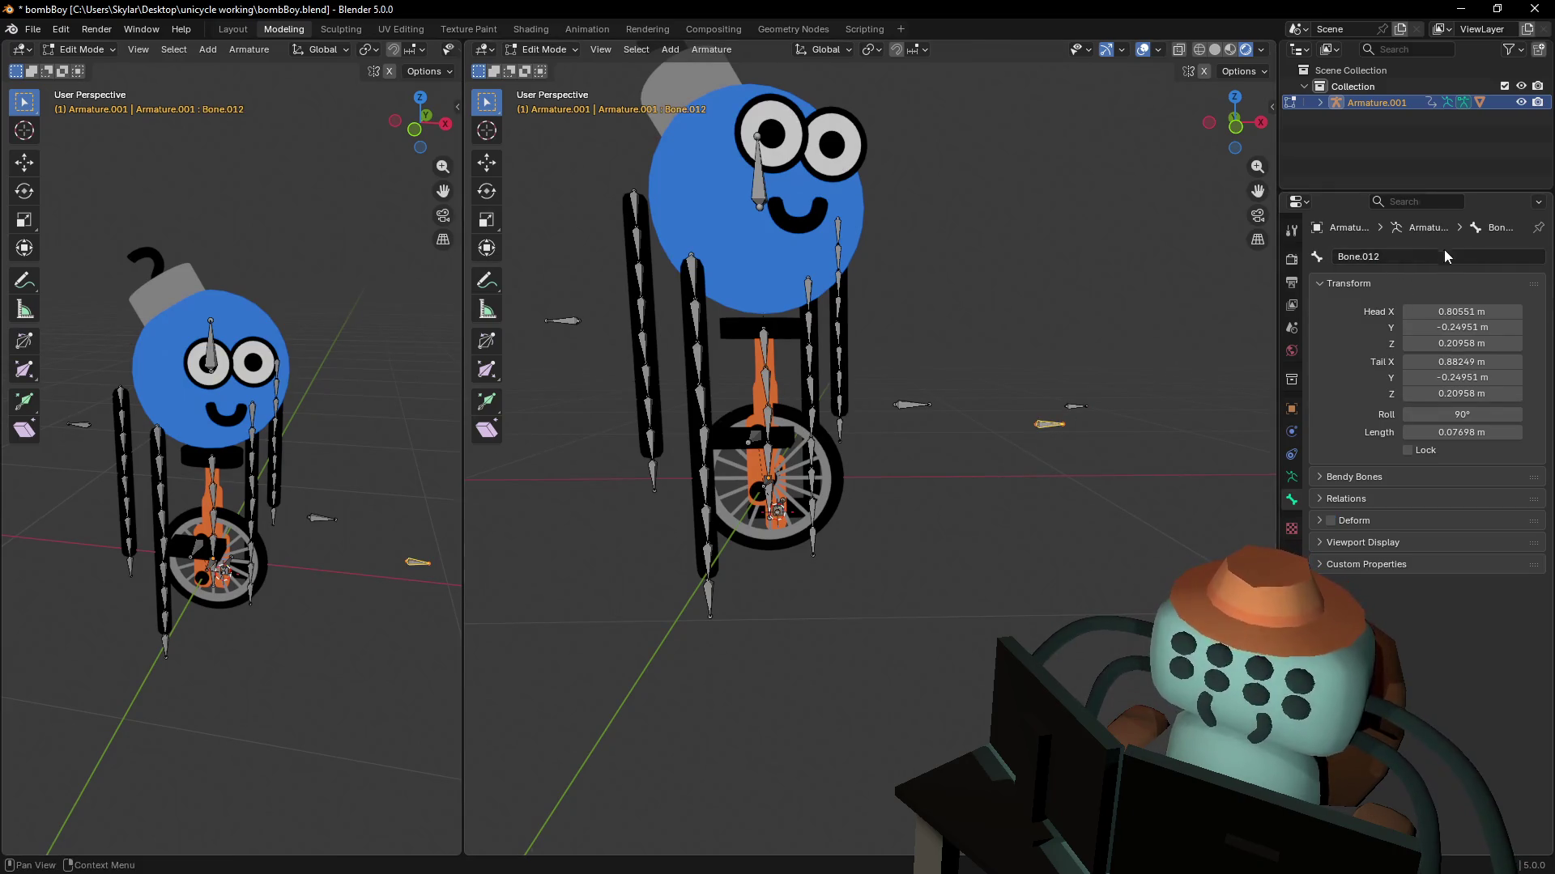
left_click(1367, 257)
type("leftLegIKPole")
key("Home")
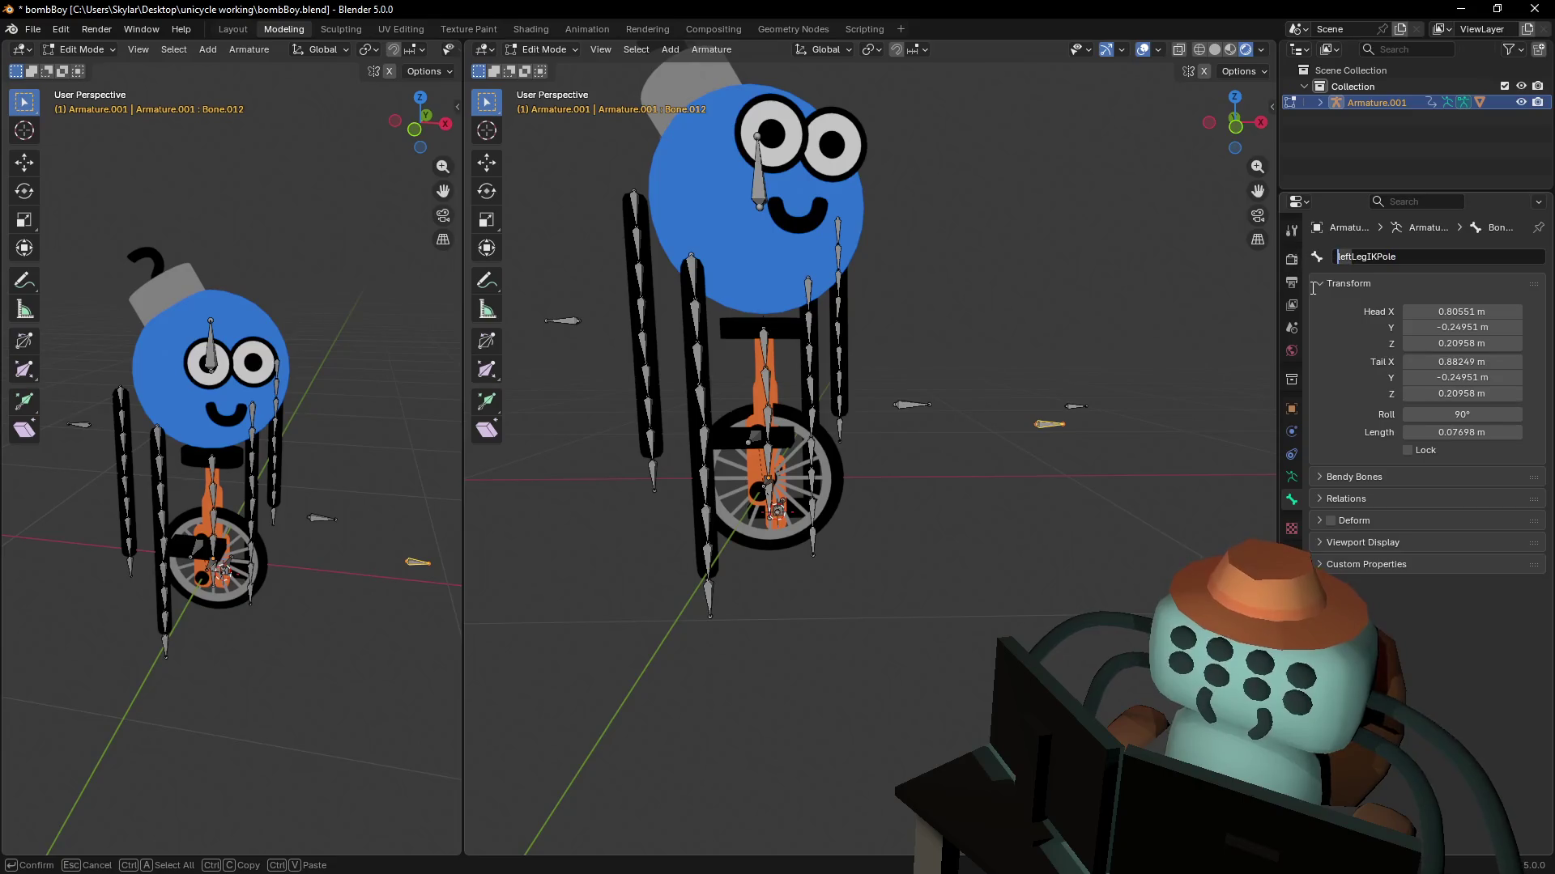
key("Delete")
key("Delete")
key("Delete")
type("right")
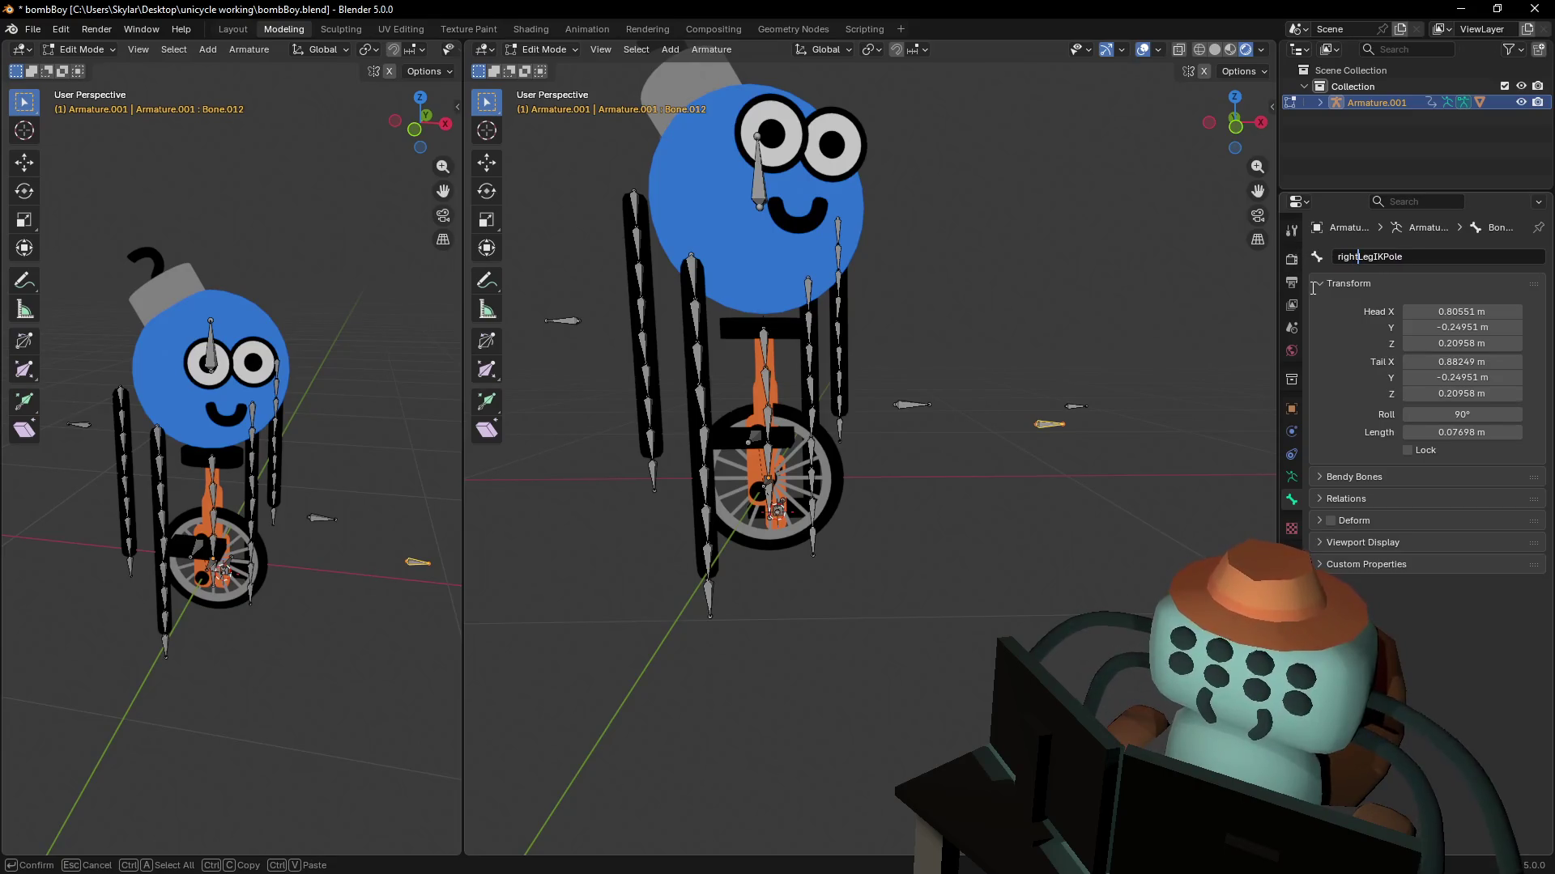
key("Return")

*-*-*

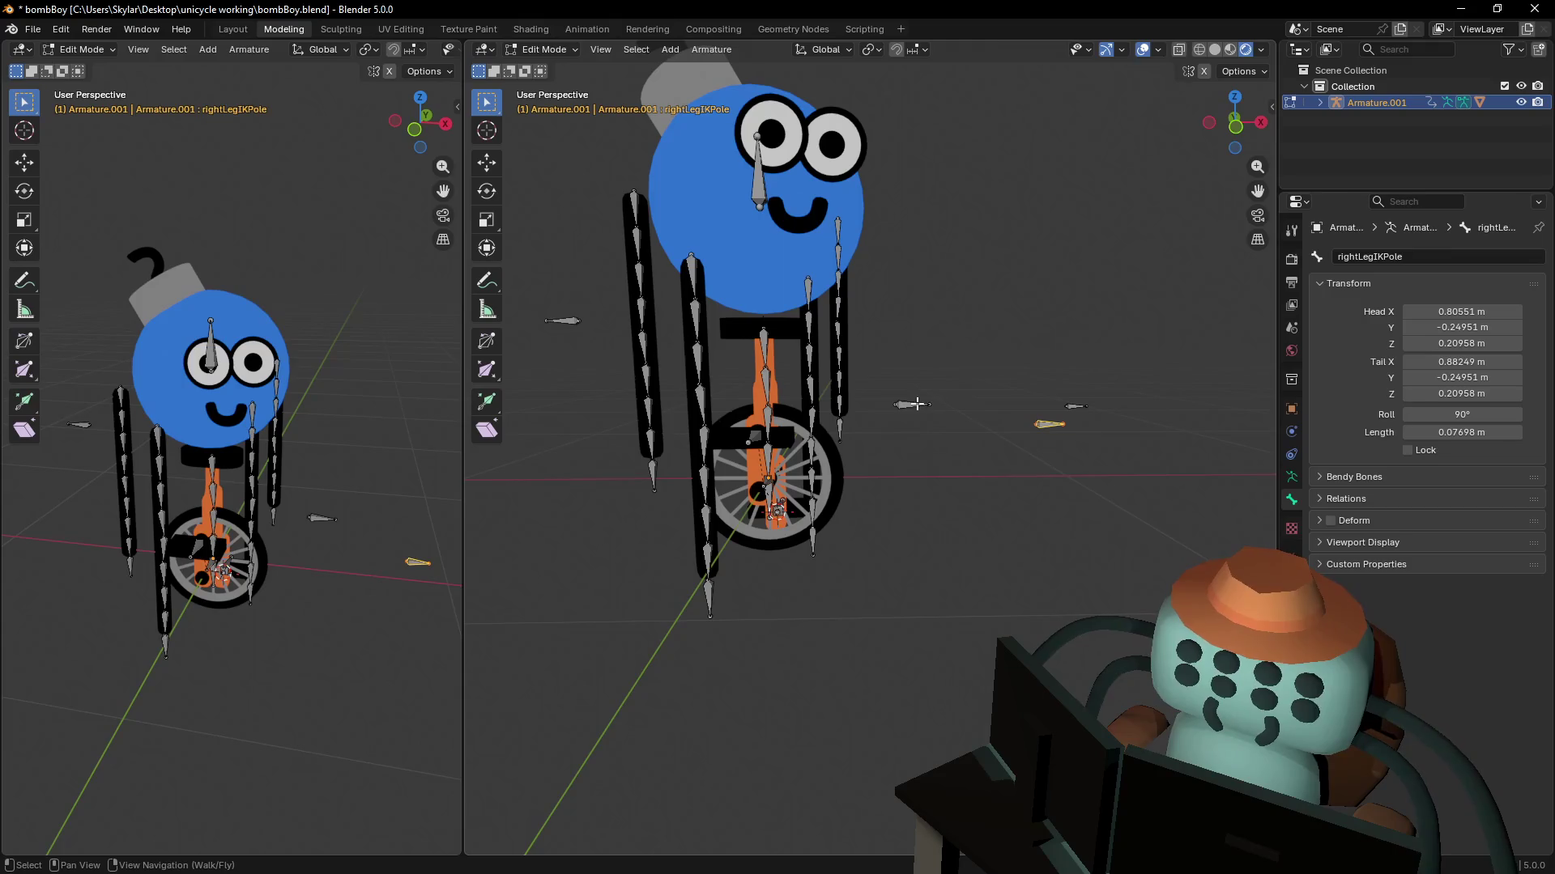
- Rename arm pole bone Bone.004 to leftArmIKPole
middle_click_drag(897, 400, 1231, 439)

*-*-*

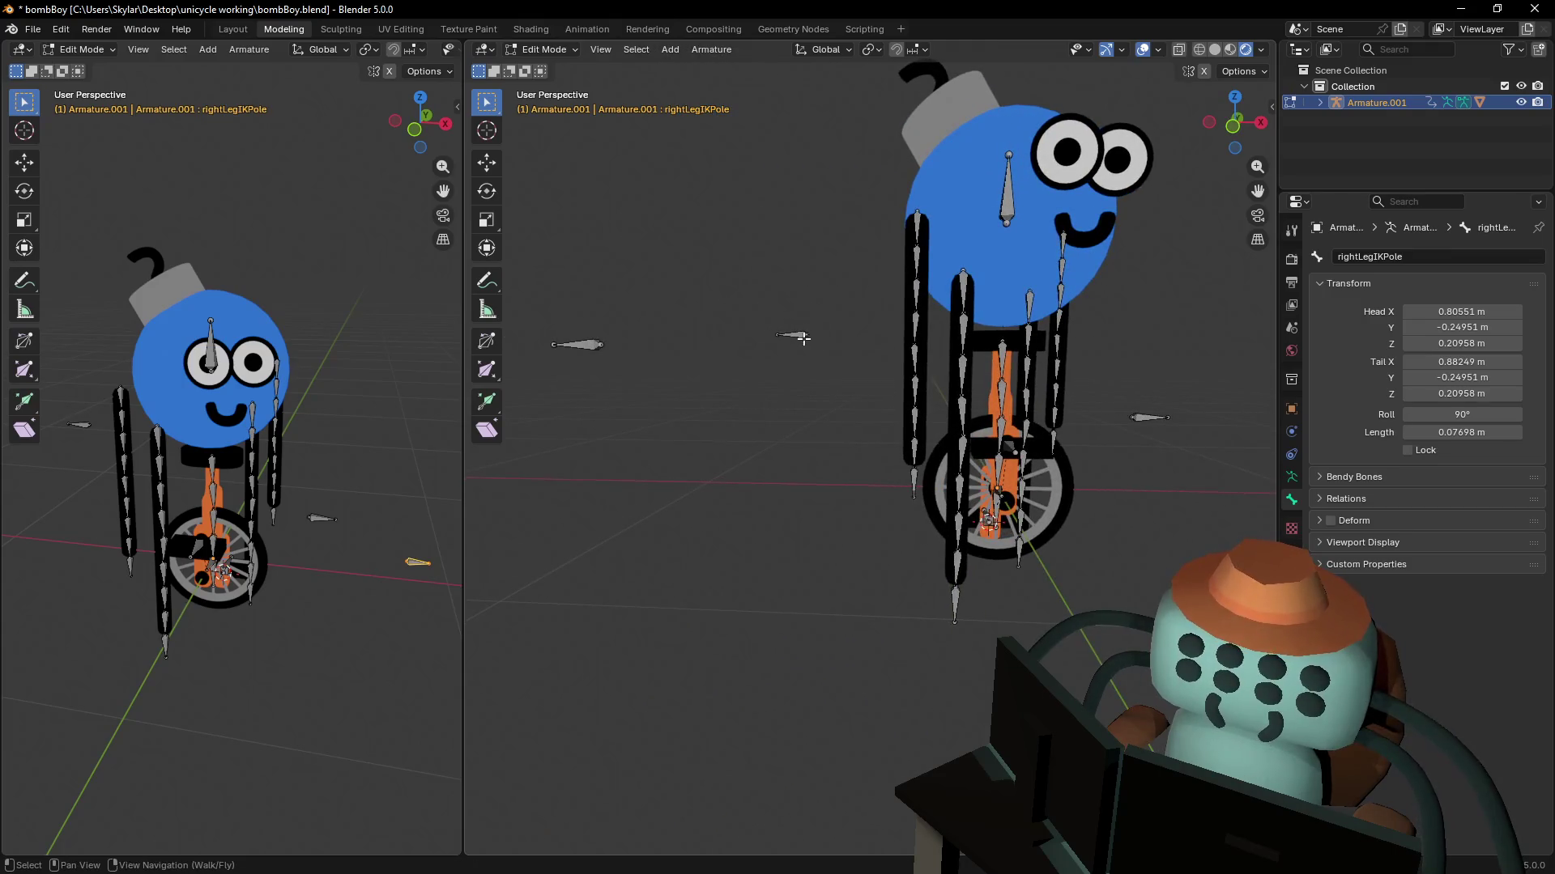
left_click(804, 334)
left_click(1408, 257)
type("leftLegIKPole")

*-*-*

Could you restate, word for word, the lines above from the one with "- Rename arm" to the one with "middle_click_drag(897, 400, 1231, 439)", both included?

- Rename arm pole bone Bone.004 to leftArmIKPole
middle_click_drag(897, 400, 1231, 439)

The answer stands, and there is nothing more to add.